EXERCISE DIRECTIONS
Rewrite the items as a JSON list of strings, one per line and with blank lines omitted, starting at the line that contains "scientific name: Lysimachia glutinosa" and ending after the last line of the items. Leave the pictures out.

==== ENTRIES SUPPLIED ====

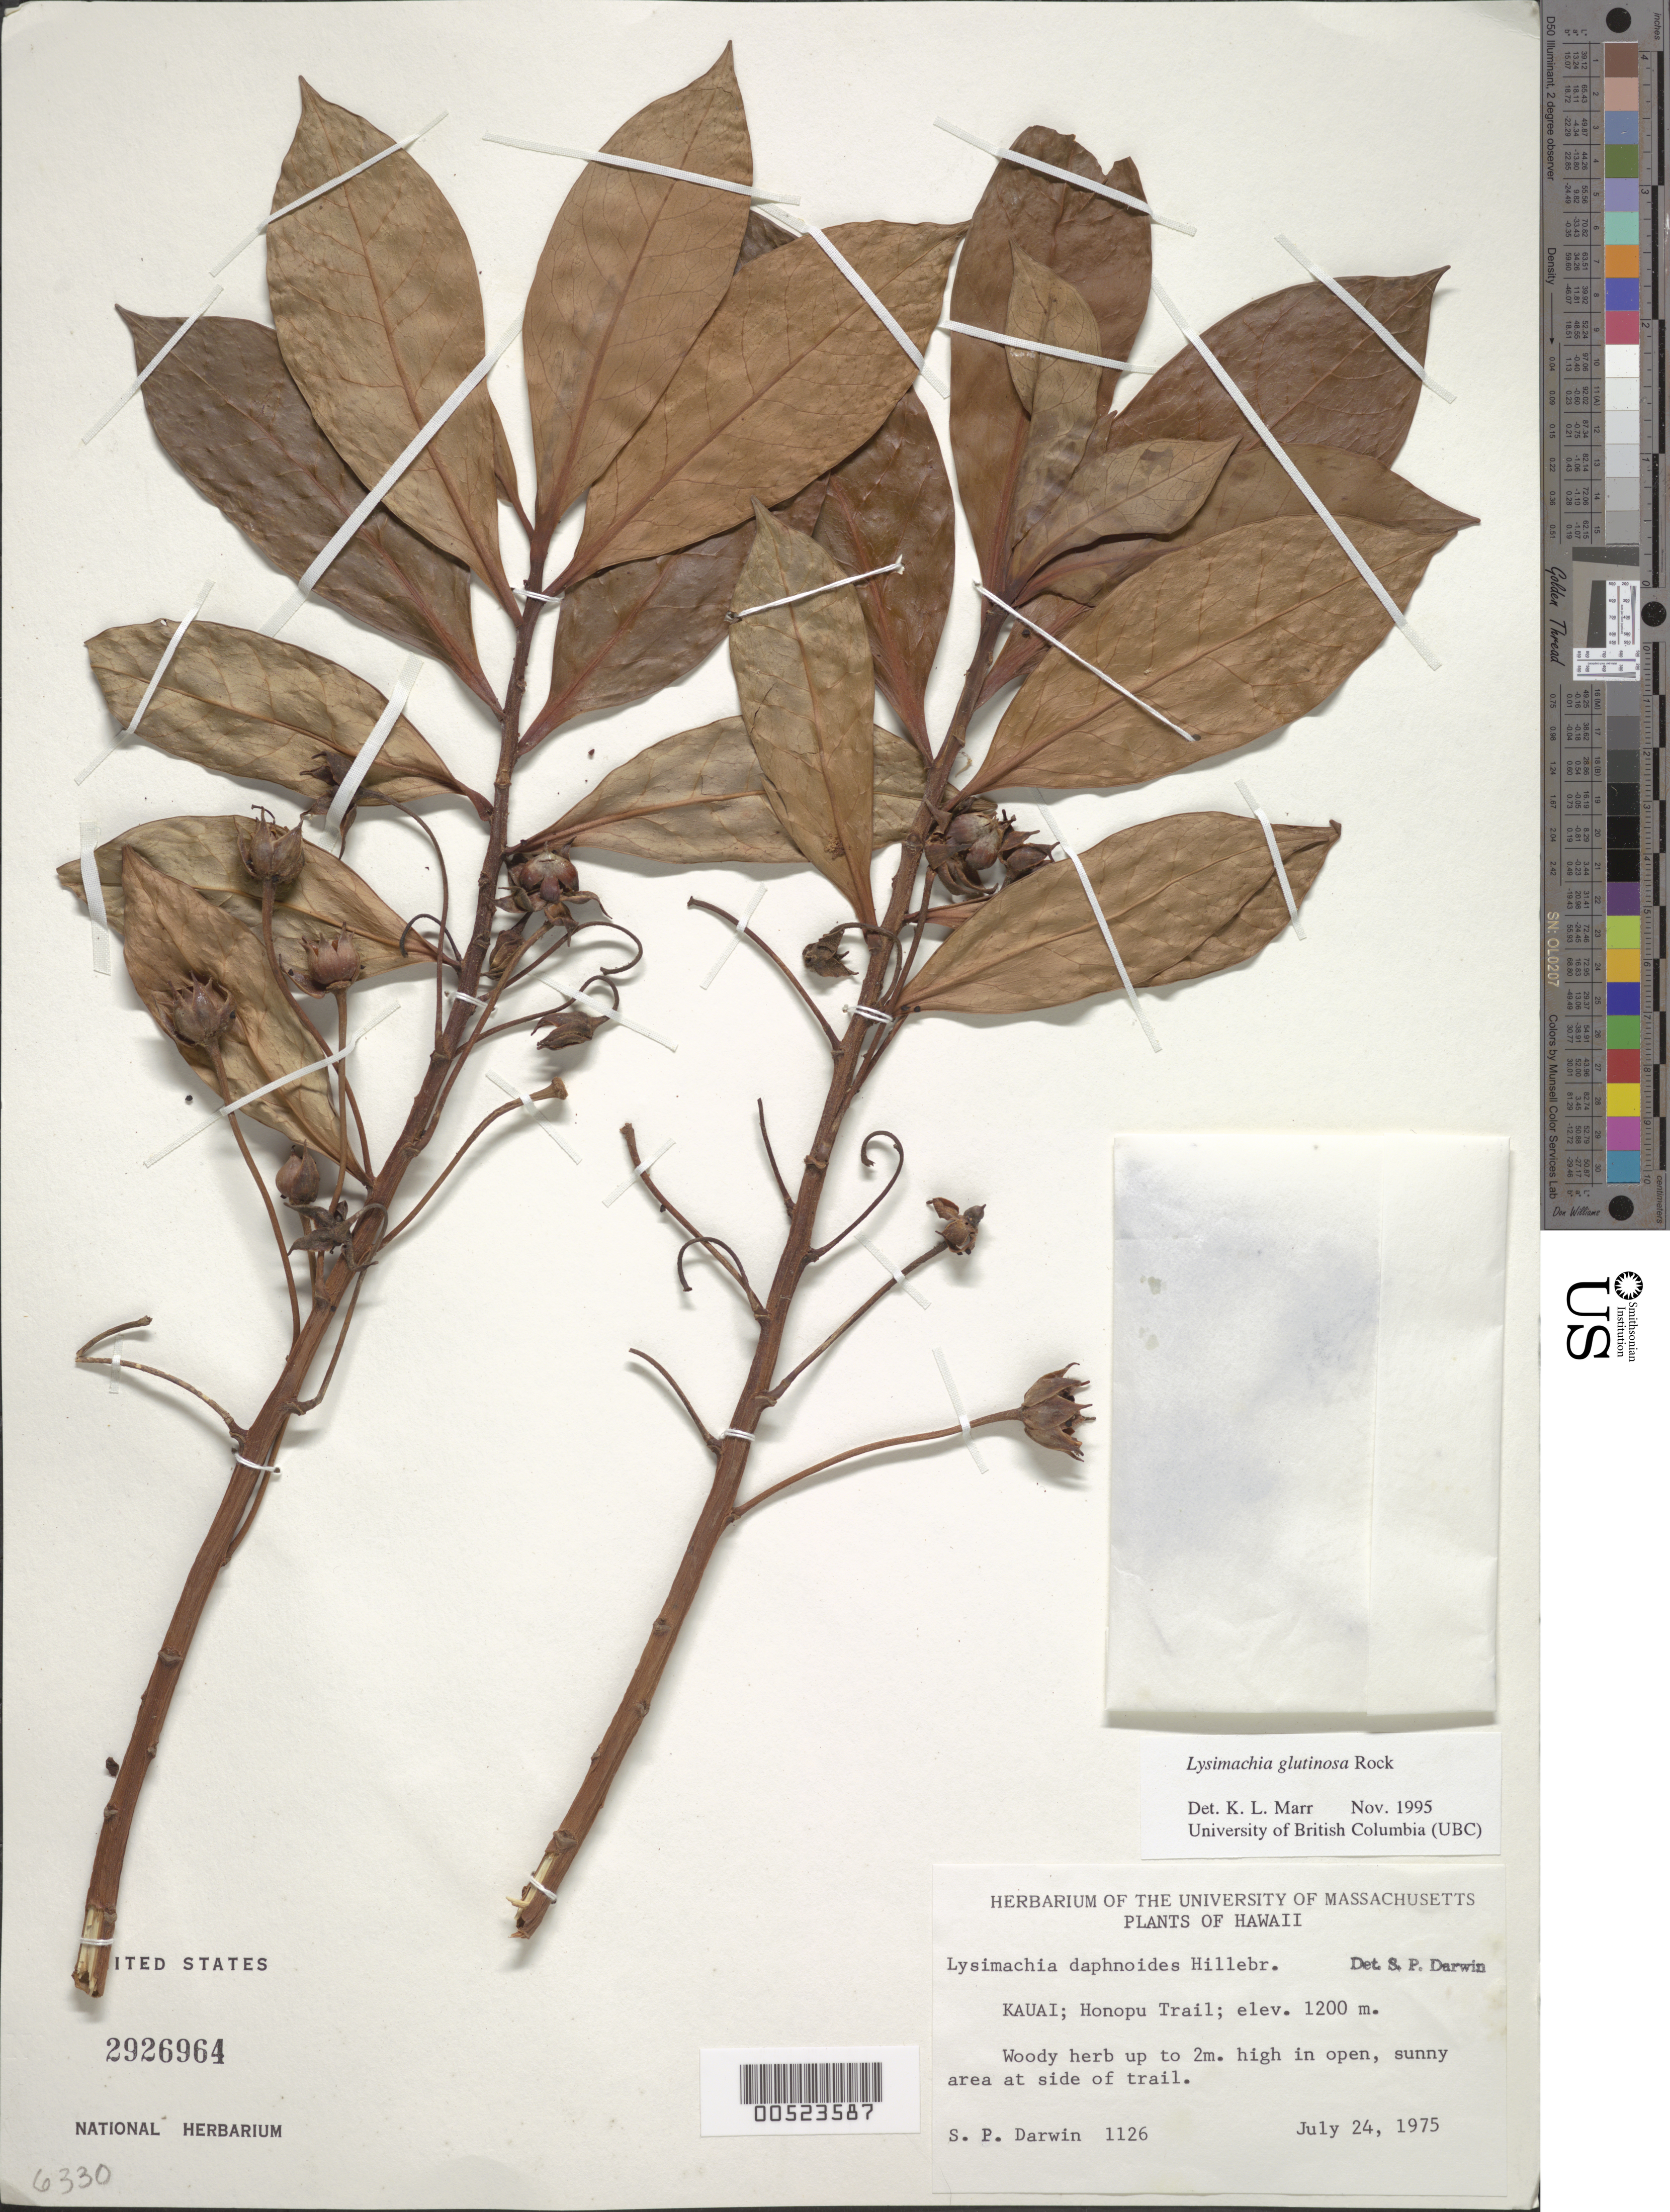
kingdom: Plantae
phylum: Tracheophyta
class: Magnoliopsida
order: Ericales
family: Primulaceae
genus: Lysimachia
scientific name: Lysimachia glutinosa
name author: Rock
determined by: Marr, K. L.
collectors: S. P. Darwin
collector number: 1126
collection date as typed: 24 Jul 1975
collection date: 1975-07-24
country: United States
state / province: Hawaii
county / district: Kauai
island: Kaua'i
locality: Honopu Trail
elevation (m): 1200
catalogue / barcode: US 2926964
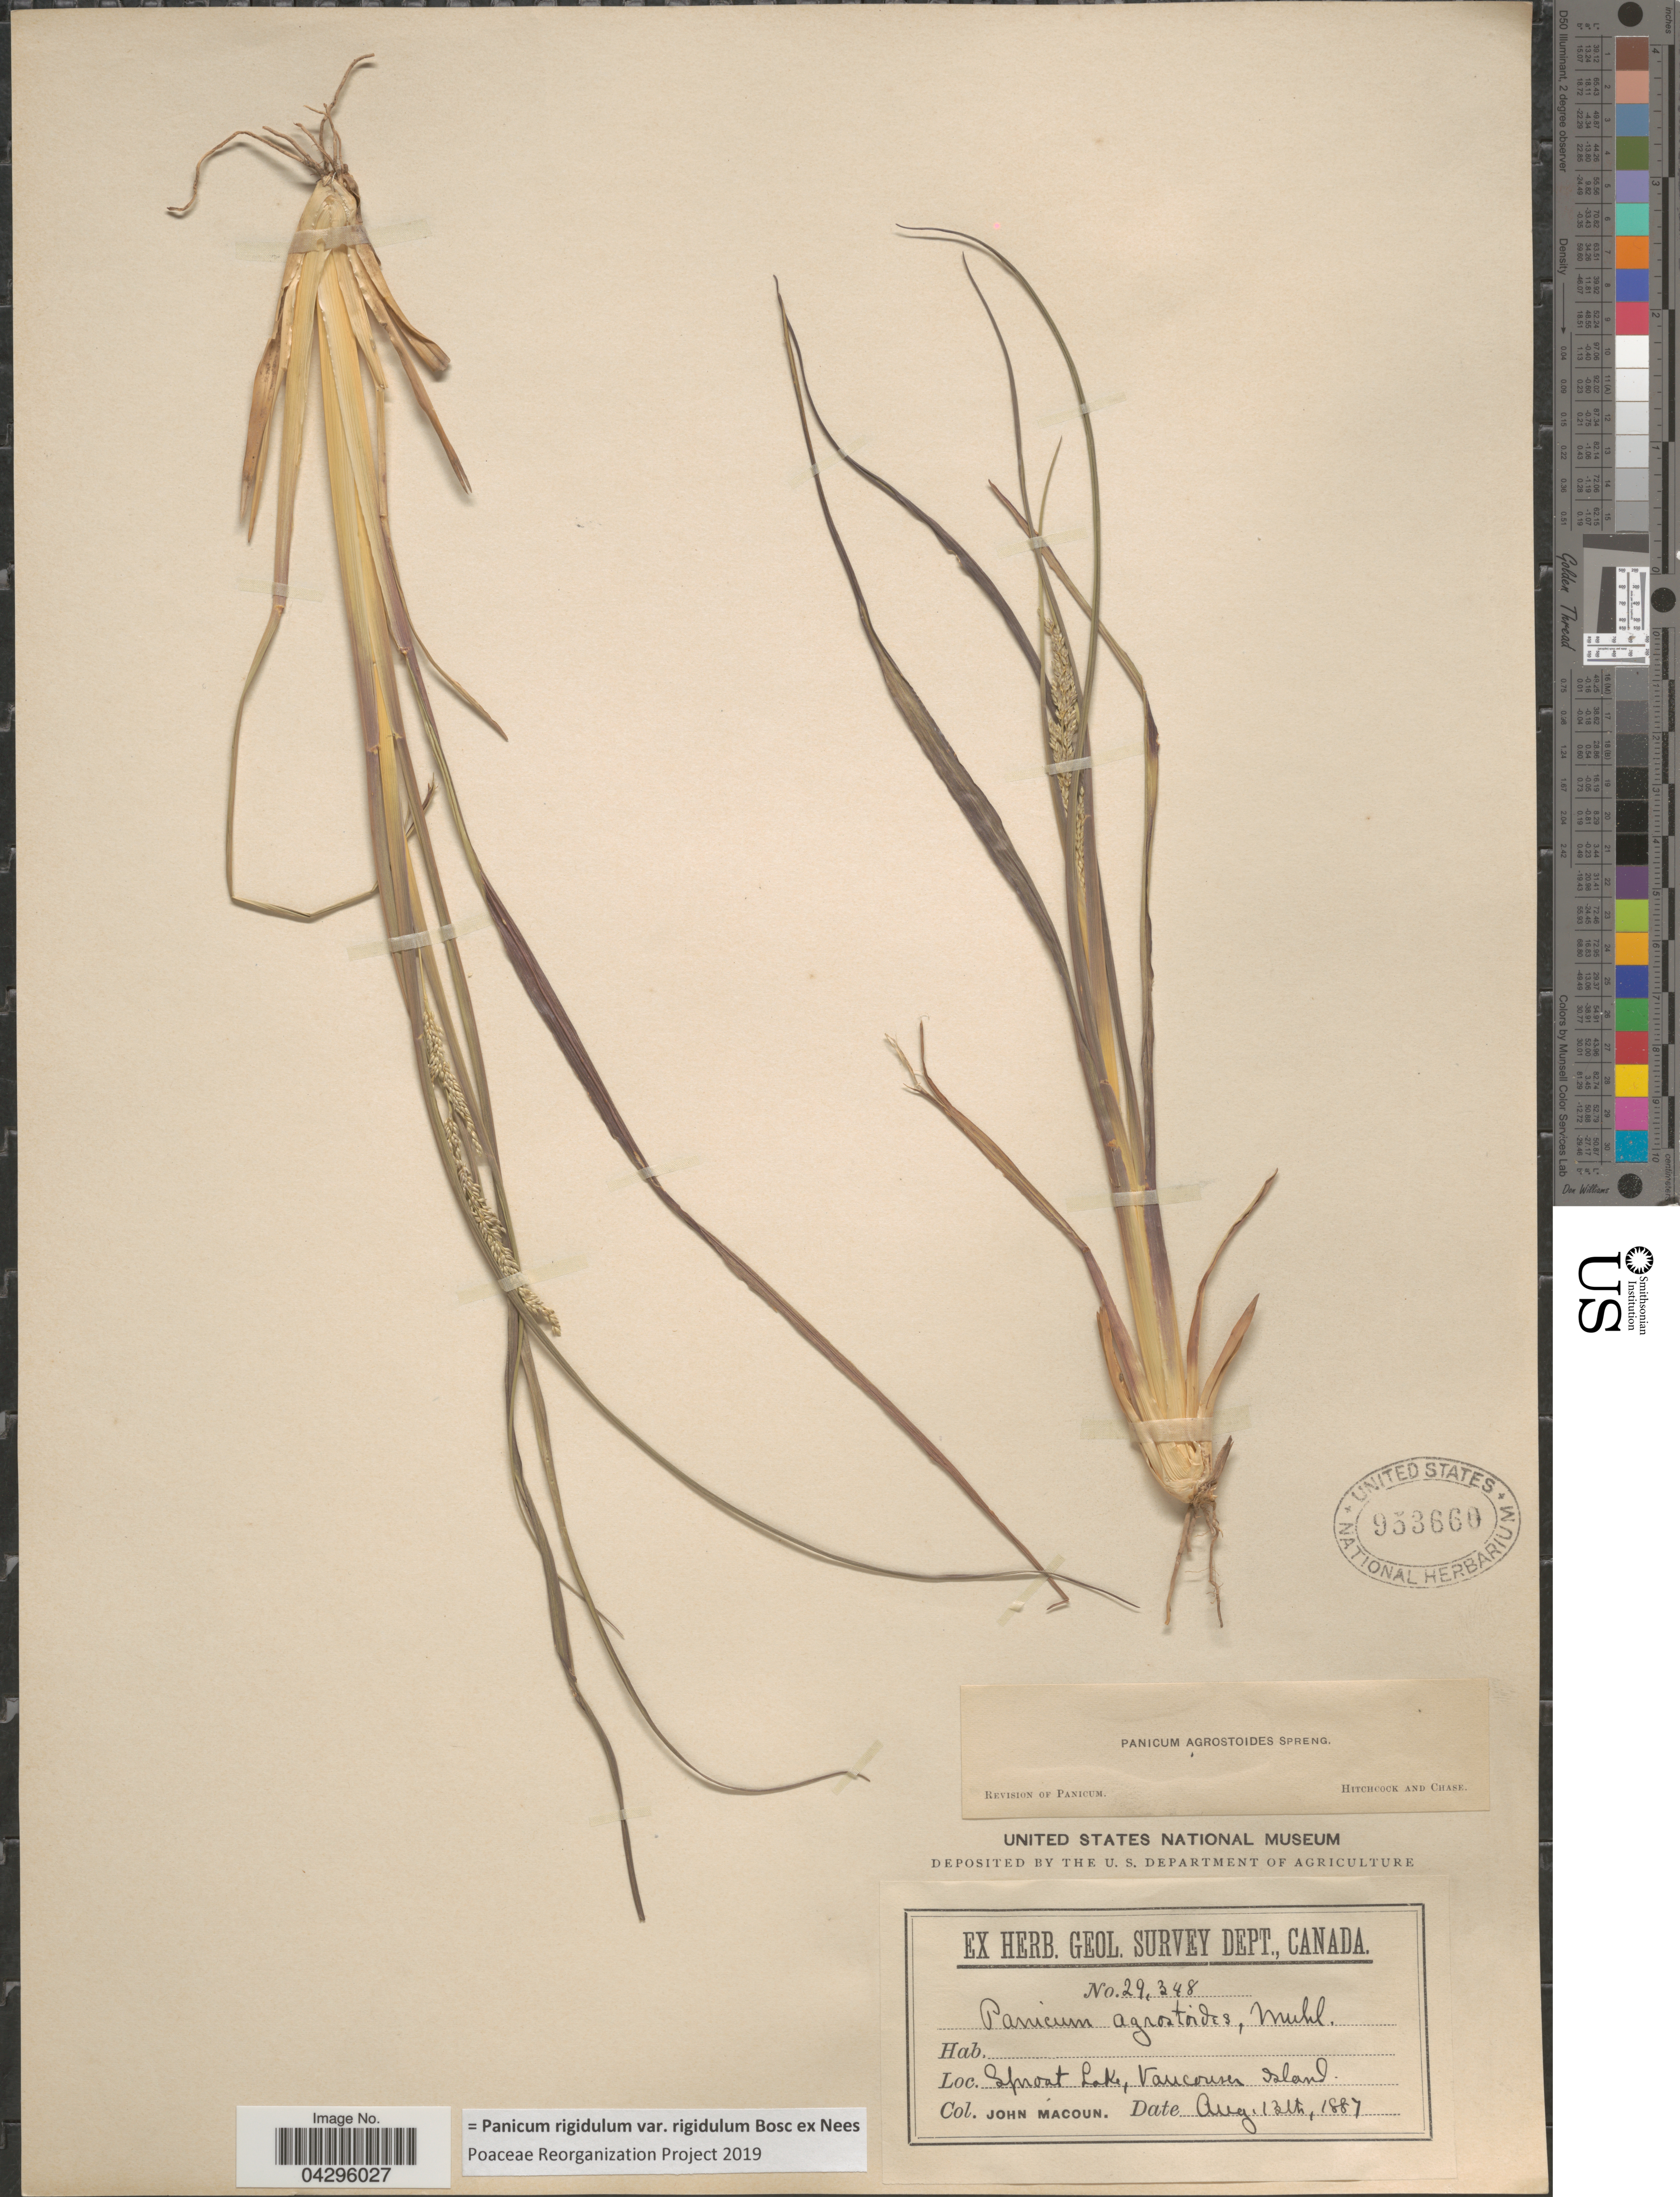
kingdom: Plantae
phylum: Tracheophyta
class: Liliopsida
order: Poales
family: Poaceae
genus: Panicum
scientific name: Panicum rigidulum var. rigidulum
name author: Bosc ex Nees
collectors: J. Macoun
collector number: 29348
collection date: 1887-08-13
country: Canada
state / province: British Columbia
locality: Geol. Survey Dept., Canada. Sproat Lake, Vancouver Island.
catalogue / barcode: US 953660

====

ANSWER
[
  "scientific name: Lysimachia glutinosa",
  "name author: Rock",
  "determined by: Marr, K. L.",
  "collectors: S. P. Darwin",
  "collector number: 1126",
  "collection date as typed: 24 Jul 1975",
  "collection date: 1975-07-24",
  "country: United States",
  "state / province: Hawaii",
  "county / district: Kauai",
  "island: Kaua'i",
  "locality: Honopu Trail",
  "elevation (m): 1200",
  "catalogue / barcode: US 2926964",
  "kingdom: Plantae",
  "phylum: Tracheophyta",
  "class: Liliopsida",
  "order: Poales",
  "family: Poaceae",
  "genus: Panicum",
  "scientific name: Panicum rigidulum var. rigidulum",
  "name author: Bosc ex Nees",
  "collectors: J. Macoun",
  "collector number: 29348",
  "collection date: 1887-08-13",
  "country: Canada",
  "state / province: British Columbia",
  "locality: Geol. Survey Dept., Canada. Sproat Lake, Vancouver Island.",
  "catalogue / barcode: US 953660"
]